# consisting locos



## sid (Mar 26, 2018)

how hard is it to consist locos. i just bought a EMD F7A-F7B units and will need to consist them when they arrive. ive read a little about it speed matching ect. my DCC of choice ia NCE system the consisting locos have digitrax decoders in them (not sure witch ) any hints or help would be much appreciated. i know ive got lots more reading ta do. But ive never done this. all new to me. but im looking forward to being able to run these on my new layout when i get it built. OH ya there both KATO units. i only buy kato now. bachmann ticked me off and ive had great luck with kato so thats all i buy now. the others dont appeal to me as i like to use rapido couplers.


----------



## MichaelE (Mar 7, 2018)

Go here to learn how to consist using NCE Powercab:

https://ncedcc.zendesk.com/hc/en-us/articles/200945159-NCE-Power-Cab-How-To-Consist-


----------



## 65446 (Sep 22, 2018)

I have an NCE PoweCab..It comes with a user's manual..There's a section "consisting locos" in it...There is a bit of a learning curve to fully or near fully comprehend everything.
Don't know what you mean by "not sure which"...This insinuates that only one loco has a decoder in it..If this is so you won't be able to consist the two..Both must have decoders to do that or they can't communicate. Or, do mean the A unit (likely) has a decoder and the B unit is a dummy. If a loco doesn't come with 'Sound on board' you will not have sound. But you can add it later by several ways. All DCC locos come with the default address '3'. You can leave one engine No.3. But a second engine will need to be changed from '3' to have independence of the 2 (or more locos)..Usually we give engines the No. on their cabs as an address.. Eventually you can change engine #3 to its cab#, too.. But you can give them any numerical address you want.. 
Finally: Do you not have or want knuckle couplers ? Near all US prototype model locos and cars today come with operating knuckle couplers. But since Rapidos are not popular any longer, you'll probably find very low prices on rolling stock; N scale I presume. 
Cheers, M Los Angeles


----------



## sid (Mar 26, 2018)

Thanks for replies.. Ive read the nce manual and more reading online. 
for the (not sure witch ) means i dont know exactly witch decoders they have. Both loco's have decoders installed in them...
ive never consisted locos before , so im learning.
yes i do not want any knuckle couplers at all . i find there a pain to use. im simple i just want to run my trains and the tried an true rapidos work great.
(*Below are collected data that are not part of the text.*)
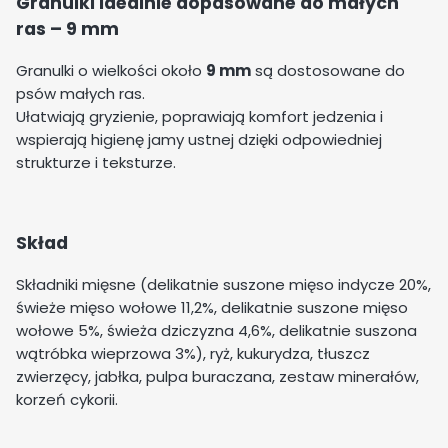
Granulki idealnie dopasowane do małych
ras – 9 mm
Granulki o wielkości około
9 mm
są dostosowane do
psów małych ras.
Ułatwiają gryzienie, poprawiają komfort jedzenia i
wspierają higienę jamy ustnej dzięki odpowiedniej
strukturze i teksturze.
Skład
Składniki mięsne (delikatnie suszone mięso indycze 20%,
świeże mięso wołowe 11,2%, delikatnie suszone mięso
wołowe 5%, świeża dziczyzna 4,6%, delikatnie suszona
wątróbka wieprzowa 3%), ryż, kukurydza, tłuszcz
zwierzęcy, jabłka, pulpa buraczana, zestaw minerałów,
korzeń cykorii.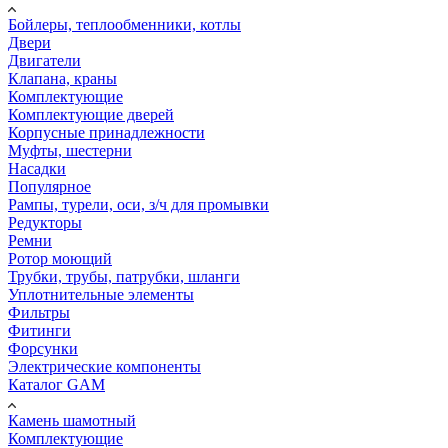
Бойлеры, теплообменники, котлы
Двери
Двигатели
Клапана, краны
Комплектующие
Комплектующие дверей
Корпусные принадлежности
Муфты, шестерни
Насадки
Популярное
Рампы, турели, оси, з/ч для промывки
Редукторы
Ремни
Ротор моющий
Трубки, трубы, патрубки, шланги
Уплотнительные элементы
Фильтры
Фитинги
Форсунки
Электрические компоненты
Каталог GAM
Камень шамотный
Комплектующие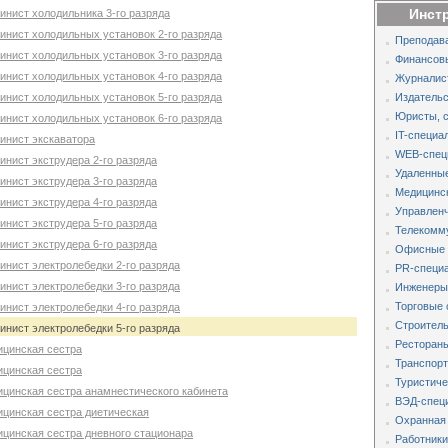
Инст
инист холодильника 3-го разряда
инист холодильных установок 2-го разряда
Преподава
инист холодильных установок 3-го разряда
Финансов
инист холодильных установок 4-го разряда
Журналис
инист холодильных установок 5-го разряда
Издательс
Юристы, 
инист холодильных установок 6-го разряда
IT-специа
инист экскаватора
WEB-спец
нист экструдера 2-го разряда
Удаленные
нист экструдера 3-го разряда
Медицинс
нист экструдера 4-го разряда
Управленч
нист экструдера 5-го разряда
Телекомм
нист экструдера 6-го разряда
Офисные 
инист электролебедки 2-го разряда
PR-специа
инист электролебедки 3-го разряда
Инженеры,
Торговые 
инист электролебедки 4-го разряда
Строитель
инист электролебедки 5-го разряда
Рестораны
ицинская сестра
Транспорт
ицинская сестра
Туристиче
ицинская сестра анамнестического кабинета
ВЭД-специ
ицинская сестра диетическая
Охранная
ицинская сестра дневного стационара
Работники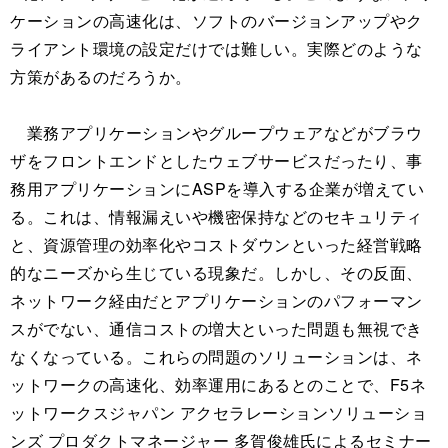
ケーションの高速化は、ソフトのバージョンアップやク
ライアント環境の設定だけでは難しい。実際どのような
方策があるのだろうか。
業務アプリケーションやグループウェアなどがブラウ
ザをフロントエンドとしたウェブサービスだったり、事
務用アプリケーションにASPを導入する企業が増えてい
る。これは、情報漏えいや機密保持などのセキュリティ
と、資源管理の効率化やコストダウンといった経営戦略
的なニーズから生じている現象だ。しかし、その反面、
ネットワーク経由だとアプリケーションのパフォーマン
スがでない、通信コストの増大といった問題も無視でき
なくなっている。これらの問題のソリューションは、ネ
ットワークの高速化、効率運用にあるとのことで、F5ネ
ットワークスジャパン アクセラレーションソリューショ
ンズ プロダクトマネージャー 多賀俊雄氏によるセミナー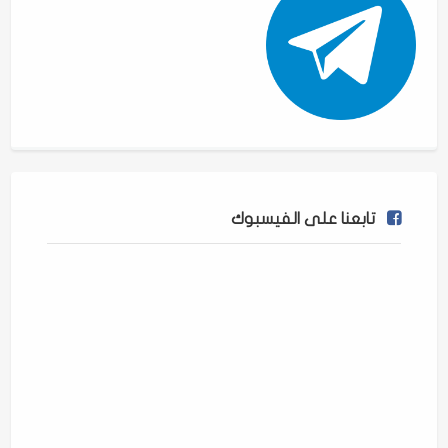
تابعنا على الفيسبوك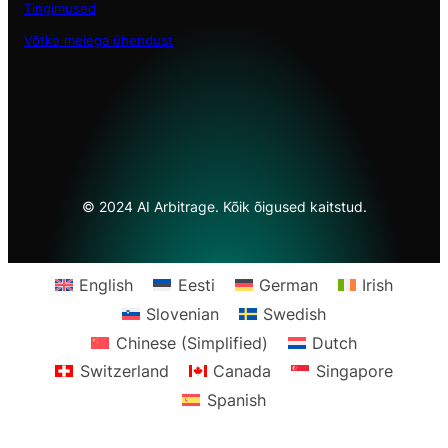
Tingimused
Võtke meiega ühendust
© 2024 AI Arbitrage. Kõik õigused kaitstud.
English
Eesti
German
Irish
Slovenian
Swedish
Chinese (Simplified)
Dutch
Switzerland
Canada
Singapore
Spanish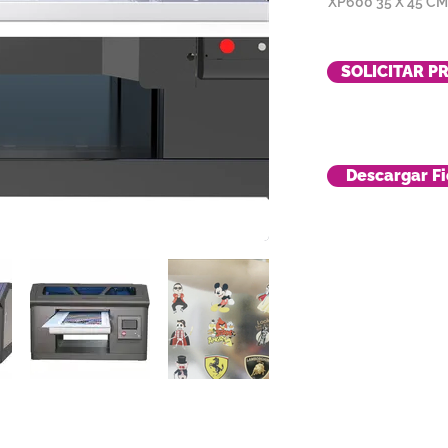
XP600 35 X 45 CM
SOLICITAR P
Descargar Fi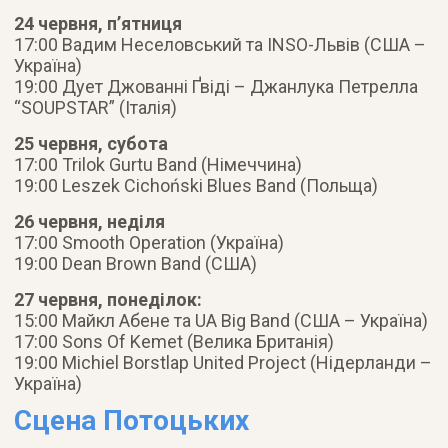
24 червня, п’ятниця
17:00 Вадим Неселовський та INSO-Львів (США –
Україна)
19:00 Дует Джованні Ґвіді – Джанлука Петрелла
“SOUPSTAR” (Італія)
25 червня, субота
17:00 Trilok Gurtu Band (Німеччина)
19:00 Leszek Cichoński Blues Band (Польща)
26 червня, неділя
17:00 Smooth Operation (Україна)
19:00 Dean Brown Band (США)
27 червня, понеділок:
15:00 Майкл Абене та UA Big Band (США – Україна)
17:00 Sons Of Kemet (Велика Британія)
19:00 Michiel Borstlap United Project (Нідерланди –
Україна)
Сцена Потоцьких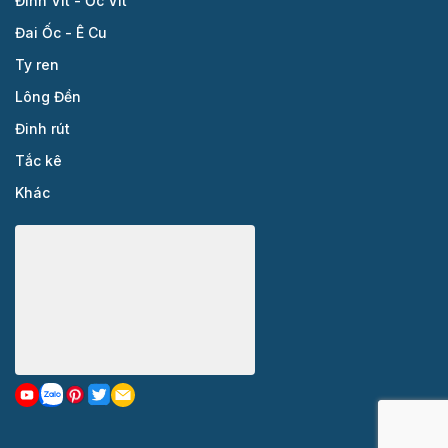
Đinh Vít - Ốc Vít
Đai Ốc - Ê Cu
Ty ren
Lông Đền
Đinh rút
Tắc kê
Khác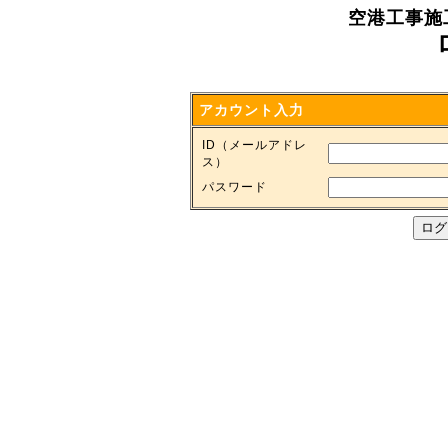
空港工事施
アカウント入力
ID（メールアドレ
ス）
パスワード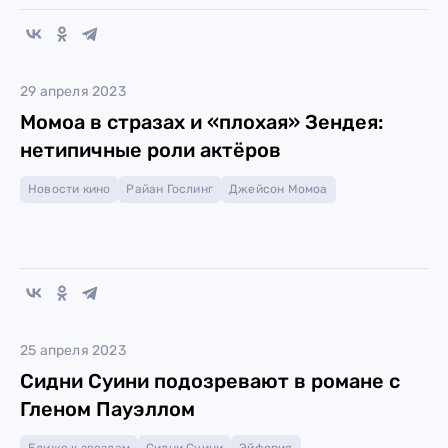
29 апреля 2023
Момоа в стразах и «плохая» Зендея:
нетипичные роли актёров
Новости кино
Райан Гослинг
Джейсон Момоа
25 апреля 2023
Сидни Суини подозревают в романе с
Гленом Пауэллом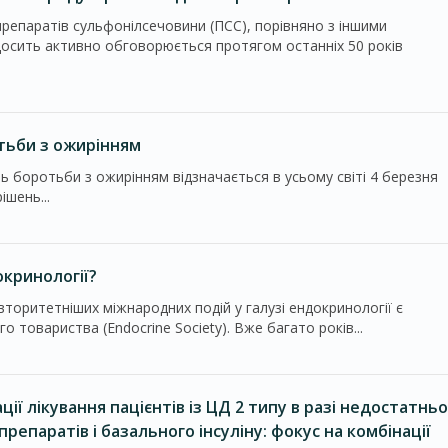
епаратів сульфонілсечовини (ПСС), порівняно з іншими
осить активно обговорюється протягом останніх 50 років
отьби з ожирінням
нь боротьби з ожирінням відзначається в усьому світі 4 березня
шень...
окринології?
торитетніших міжнародних подій у галузі ендокринології є
 товариства (Endocrine Society). Вже багато років...
ії лікування пацієнтів із ЦД 2 типу в разі недостатньо
епаратів і базального інсуліну: фокус на комбінації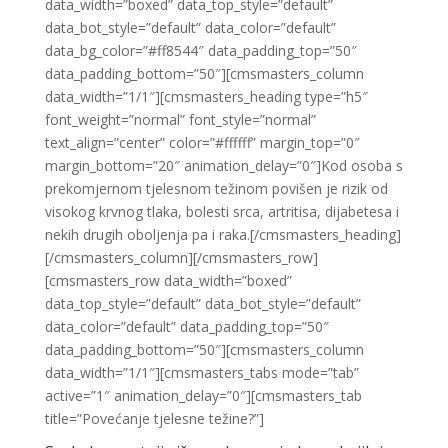
data_width=”boxed” data_top_style=”default”
data_bot_style=”default” data_color=”default”
data_bg_color=”#ff8544″ data_padding_top=”50″
data_padding_bottom=”50″][cmsmasters_column
data_width=”1/1″][cmsmasters_heading type=”h5″
font_weight=”normal” font_style=”normal”
text_align=”center” color=”#ffffff” margin_top=”0″
margin_bottom=”20″ animation_delay=”0″]Kod osoba s
prekomjernom tjelesnom težinom povišen je rizik od
visokog krvnog tlaka, bolesti srca, artritisa, dijabetesa i
nekih drugih oboljenja pa i raka.[/cmsmasters_heading]
[/cmsmasters_column][/cmsmasters_row]
[cmsmasters_row data_width=”boxed”
data_top_style=”default” data_bot_style=”default”
data_color=”default” data_padding_top=”50″
data_padding_bottom=”50″][cmsmasters_column
data_width=”1/1″][cmsmasters_tabs mode=”tab”
active=”1″ animation_delay=”0″][cmsmasters_tab
title=”Povećanje tjelesne težine?”]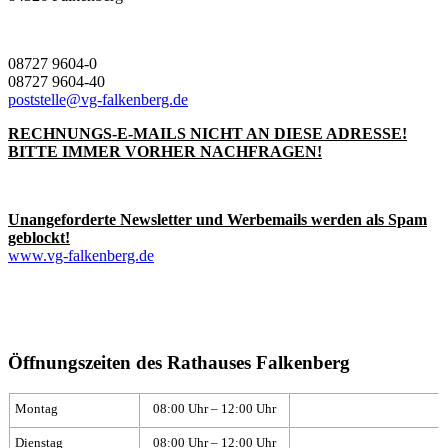
08727 9604-0
08727 9604-40
poststelle@vg-falkenberg.de
RECHNUNGS-E-MAILS NICHT AN DIESE ADRESSE!
BITTE IMMER VORHER NACHFRAGEN!
Unangeforderte Newsletter und Werbemails werden als Spam
geblockt!
www.vg-falkenberg.de
Öffnungszeiten des Rathauses Falkenberg
Montag
08:00 Uhr – 12:00 Uhr
Dienstag
08:00 Uhr – 12:00 Uhr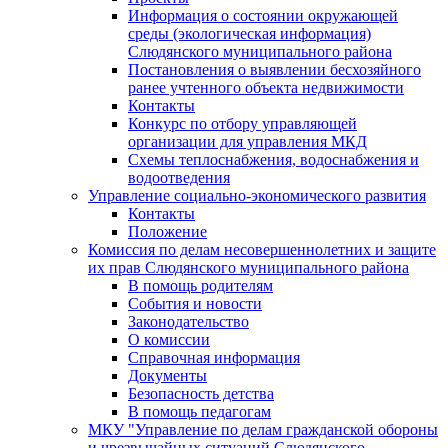
Информация о состоянии окружающей
среды (экологическая информация)
Слюдянского муниципального района
Постановления о выявлении бесхозяйного
ранее учтенного объекта недвижимости
Контакты
Конкурс по отбору управляющей
организации для управления МКД
Схемы теплоснабжения, водоснабжения и
водоотведения
Управление социально-экономического развития
Контакты
Положение
Комиссия по делам несовершеннолетних и защите
их прав Слюдянского муниципального района
В помощь родителям
События и новости
Законодательство
О комиссии
Справочная информация
Документы
Безопасность детства
В помощь педагогам
МКУ "Управление по делам гражданской обороны
и чрезвычайных ситуаций Слюдянского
YA there not like the real locos but i dont care about real locos i just wanna have fun playing with mine... NOW if all the people whom make these locos and cars would all use the same knuckle coupler , then i would probably use them . personally there a pain to use so i wont use them. matter of fact i have about 35 + that sit in a small box various brands . if only they all would mate with each other and be easy to couple uncouple i would use them. i really dont under stand why there all different. now rapidos there all the same and they work simple as that. now back to my consisting. ive read that some consisting has to be done on one track only and that once removed then you have to do it all over again.. still got lots of studying ta do in order to get it straight in my head..


----------